@birdzho Clears $3,000 Payout Across Two 50K Apex Accounts
On June 30, 2026, X user @birdzho posted a payout confirmation from Apex Trader Funding covering two 50K accounts. The combined approval totaled $3,000, and the trader described the moment as the end of a long stretch without a successful cashout.
Trader @birdzho took to X on June 30, 2026 to share a moment of long awaited relief. After what the trader described as a stretch of grinding without a successful cashout, the payout request tied to two 50K Apex Trader Funding accounts finally cleared. The combined approval, dated June 2026, totaled $3,000 across the two accounts, and the certificate image attached to the post documented the moment.
The post itself was short and joyful. "Yeyy after long time i succeeded to make a payout from 2x50k Apex accounts and it was approved for 5 seconds," the trader wrote, adding, "I love this feeling!" The specific mention of a five second approval window suggests the trader was watching the payout portal in real time when the status flipped from pending to approved, a small detail that will resonate with anyone who has refreshed a dashboard waiting for confirmation.

“Yeyy after long time i succeeded to make a payout from 2x50k Apex accounts and it was approved for 5 seconds. I love this feeling!”— @birdzho on X, June 30, 2026
There is no mention of instruments traded, session preferences, or strategy in the source post, and the trader did not disclose how long the accounts had been active before this cashout. What the post does establish clearly is scale: two 50K evaluation accounts running in parallel, each contributing to the same approval cycle. Apex Trader Funding permits participants to hold multiple funded accounts under one profile, and payouts are processed through the member portal on documented cycles, which is the framework this proof sits inside of.

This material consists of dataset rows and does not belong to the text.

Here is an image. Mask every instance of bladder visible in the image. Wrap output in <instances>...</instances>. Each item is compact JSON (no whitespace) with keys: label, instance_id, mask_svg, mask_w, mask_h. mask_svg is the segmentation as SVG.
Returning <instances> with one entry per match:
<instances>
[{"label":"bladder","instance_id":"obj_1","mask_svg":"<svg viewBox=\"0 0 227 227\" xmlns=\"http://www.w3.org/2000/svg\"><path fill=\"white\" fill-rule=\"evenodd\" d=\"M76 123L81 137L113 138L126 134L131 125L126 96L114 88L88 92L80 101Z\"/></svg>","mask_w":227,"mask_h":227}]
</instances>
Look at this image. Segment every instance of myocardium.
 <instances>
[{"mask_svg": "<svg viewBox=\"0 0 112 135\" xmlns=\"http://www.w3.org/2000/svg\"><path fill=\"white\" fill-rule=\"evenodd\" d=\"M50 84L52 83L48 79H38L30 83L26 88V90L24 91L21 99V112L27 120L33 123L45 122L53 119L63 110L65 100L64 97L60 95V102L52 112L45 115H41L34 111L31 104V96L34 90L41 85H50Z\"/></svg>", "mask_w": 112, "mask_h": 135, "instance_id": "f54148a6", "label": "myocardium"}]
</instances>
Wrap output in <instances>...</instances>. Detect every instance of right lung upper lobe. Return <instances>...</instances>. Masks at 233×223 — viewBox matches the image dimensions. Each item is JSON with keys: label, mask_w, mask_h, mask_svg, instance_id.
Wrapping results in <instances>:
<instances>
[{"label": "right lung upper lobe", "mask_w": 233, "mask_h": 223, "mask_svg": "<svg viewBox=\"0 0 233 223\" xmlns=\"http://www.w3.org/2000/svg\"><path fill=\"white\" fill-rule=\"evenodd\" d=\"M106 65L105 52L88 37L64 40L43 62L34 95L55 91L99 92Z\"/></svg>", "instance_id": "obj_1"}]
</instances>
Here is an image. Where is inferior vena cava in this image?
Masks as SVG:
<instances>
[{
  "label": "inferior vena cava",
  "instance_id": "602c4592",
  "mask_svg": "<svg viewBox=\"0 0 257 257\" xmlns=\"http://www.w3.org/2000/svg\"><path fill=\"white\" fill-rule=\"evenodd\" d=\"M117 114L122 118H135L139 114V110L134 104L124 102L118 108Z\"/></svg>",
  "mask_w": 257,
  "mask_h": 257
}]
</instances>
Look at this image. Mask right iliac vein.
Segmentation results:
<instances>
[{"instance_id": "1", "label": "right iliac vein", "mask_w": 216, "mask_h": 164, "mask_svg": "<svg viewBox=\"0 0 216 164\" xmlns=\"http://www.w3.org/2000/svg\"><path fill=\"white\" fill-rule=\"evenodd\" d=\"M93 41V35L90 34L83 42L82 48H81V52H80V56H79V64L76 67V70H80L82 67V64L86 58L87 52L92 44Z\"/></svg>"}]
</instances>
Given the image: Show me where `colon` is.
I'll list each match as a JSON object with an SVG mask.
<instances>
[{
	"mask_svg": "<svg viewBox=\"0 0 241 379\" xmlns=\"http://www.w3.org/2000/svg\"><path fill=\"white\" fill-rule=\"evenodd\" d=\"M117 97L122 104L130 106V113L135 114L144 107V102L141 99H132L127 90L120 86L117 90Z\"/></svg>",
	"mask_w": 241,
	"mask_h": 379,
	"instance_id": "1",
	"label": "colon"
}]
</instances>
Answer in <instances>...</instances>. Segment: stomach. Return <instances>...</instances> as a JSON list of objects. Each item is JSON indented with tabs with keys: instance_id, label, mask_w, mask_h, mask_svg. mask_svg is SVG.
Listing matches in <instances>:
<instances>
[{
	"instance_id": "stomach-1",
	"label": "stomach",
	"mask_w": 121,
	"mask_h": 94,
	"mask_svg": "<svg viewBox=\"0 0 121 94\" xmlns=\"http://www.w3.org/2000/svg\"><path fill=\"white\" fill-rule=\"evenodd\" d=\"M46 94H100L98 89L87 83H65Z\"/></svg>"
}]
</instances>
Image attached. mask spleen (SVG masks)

The screenshot shared alongside the tweet functions as the visual receipt for the $3,000 figure. For traders evaluating whether to stack multiple evaluation accounts of the same size, @birdzho's post is a data point rather than a promise. The result reflects one trader's outcome on a specific approval date and does not describe a repeatable system or edge. Anyone considering a similar setup should weigh the cost of running parallel evaluations against their own risk tolerance and trading history.